A love like this can last a lifetime. "Mrs. K" is 93 years old. She has shopped in my store since she was five, sometimes daily for years at a time. I'm sure Mrs. K has had many loves in her life but her 88-year relationship with my bookstore has most likely been the longest and I would presume one of the most meaningful.
You may wonder what the secret is to a long-term relationship such as mine. Like all relationships, it's actually simple: respect the relationship and actively invest in it. Which in this case means that I faithfully support brick and mortar bookstores with my time and my money. As everyone who loves bookstores should, lest we all wake up one day to find them gone, ourselves alone.
There are fewer and fewer bookstores and I fear that a decline in their numbers will mean a little less love in the world. (Even if you think you love Amazon.com, let's be honest, you're just settling for a cheap version of the real thing. Don't you deserve better?)
As I reflected on Bowie's death, and my own someday, I recalled a memorable story of author Mary Shelley (Frankenstein) and poet Percy Shelley. They were married for eight years until Percy's death. His "funeral wish list" rivals my own and the story goes that he requested not only that he be cremated, but that his heart be removed from his body and bequeathed to Mary so that she could "hold" it in death as she had in life. And so it was that his heart stayed with his great love, which for a Romantic poet is probably where it belongs.
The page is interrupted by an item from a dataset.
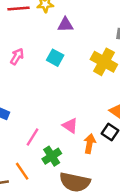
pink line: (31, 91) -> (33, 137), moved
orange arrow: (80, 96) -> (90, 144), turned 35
As for where I belong, I'll echo Bowie's sentiment about his wife, Iman: "I stumbled onto bliss. And I have no intention of finding my way back out." And so it is that my husband and I will "retire" together to Hawaii when the time comes, many years from now; I can't imagine my life or my death without him. And my heart, metaphorically anyway, will remain with my other great love: My heart belongs to bookstores.